Thanks ahead of time. 
-Phil

Comments

  • Steamhead
    Steamhead Member Posts: 16,823
    That's probably what B&G calls a 2-inch circulator. Info on your current circ is here, along with a list of replacement parts:

    https://www.supplyhouse.com/Bell-Gossett-102214-1-6-HP-2-NFI-Circulator-Pump-5603000-p?gclid=CjwKCAiArbv_BRA8EiwAYGs23IIfQSru690eZH8EMeOLzI0pSc5WY2lvoNjkSl-3wDHo_FnAqS9NBxoCuSsQAvD_BwE

    If it were my house, I'd go with a more-modern wet-rotor circulator that has similar flanges. This Grundfos model looks like a good replacement. It does not have the mechanical seal that failed on yours:

    https://www.supplyhouse.com/Grundfos-52722557-UPS50-44F-Circulator-Pump-1-6-HP-115-volt
    All Steamed Up, Inc.
    Towson, MD, USA
    Steam, Vapor & Hot-Water Heating Specialists
    Oil & Gas Burner Service
    Consulting
    mattmia2Zman
  • Robert_25
    Robert_25 Member Posts: 527
    edited January 2021
    That seems like a huge circulator for a 3000 sq ft house.  I would want to know more about the heating system before choosing a replacement.  You may be able to use a smaller and less expensive wet rotor circulator.
    mattmia2Ironman
  • hot_rod
    hot_rod Member Posts: 22,105
    Bob "hot rod" Rohr
    trainer for Caleffi NA
    Living the hydronic dream
  • mattmia2
    mattmia2 Member Posts: 9,622
    well, the fact that they spray painted it gold...
    Canucker
  • GordonIsland
    GordonIsland Member Posts: 2
    Steamhead, the B&G pump you listed is the “modern” equivalent of what’s in there. My only reservation (aside from cost) is removing what seems to be a perfectly functional pump; I don’t know how the flange bolts will react, there’s old pipes on either side of the flanges, and if I don’t have to open a potential can of worms, then I’d rather not. Which is why I’m leaning toward just replacing the motor. 

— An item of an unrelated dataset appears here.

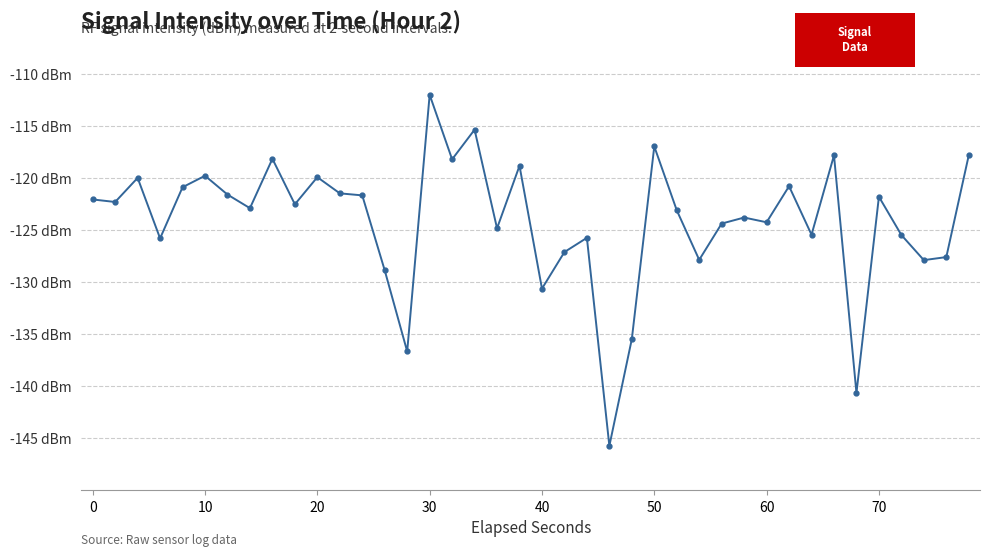

Is this an area chart (filled region under the line)?

No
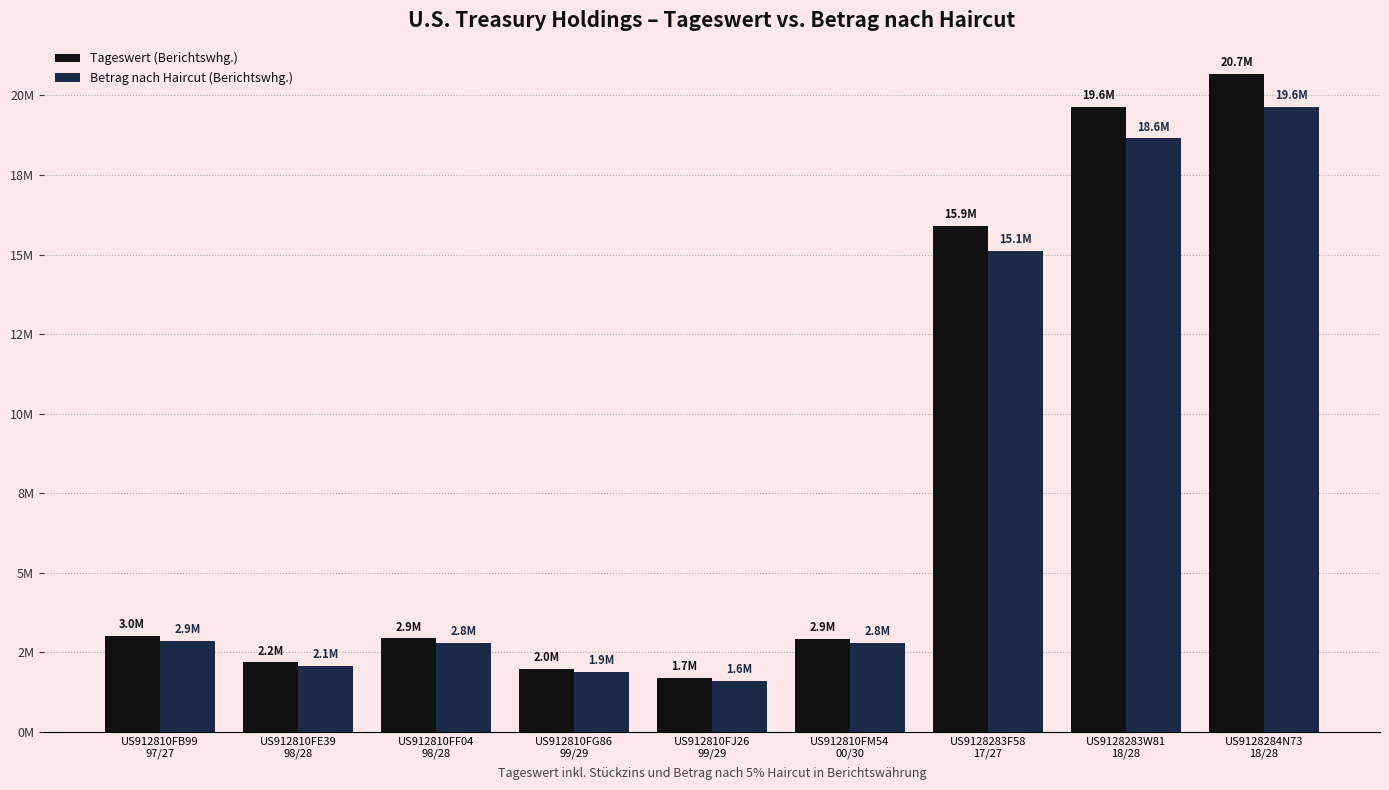

Are the bars grouped side by side (vs. stacked)?

Yes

    Robert_25, the house is actually 4500, not counting the basement, but a separate pump takes care of the 3rd floor loop. 

    The circulator in question serves 17 cast iron radiators between the first two floors, and one on the 3rd. There were a few others up there, but they were removed and the lines capped off before we got the house. I think the lines are 3/4” between them (the ones I redid in the kitchen a few years ago definitely are.)
  • Ironman
    Ironman Member Posts: 7,373
    If the 3,000 sq. ft. portion of your house envelope is old and very leaky, you may need 35 btus per square foot to heat it on the coldest night of the year. That’s 105k btus or slightly over 10 gpm. With old large gravity piping, the system would have 5 feet of head maximum. A small wet rotor circ like a Grundfos ups15-58 would be more than capable of handling that.

    Of course, that would require replacing the pump flanges (preferably with iso flanges) and draining and refilling the system. Something that may be better suited to do when the heating season is over.
    Bob Boan
    You can choose to do what you want, but you cannot choose the consequences.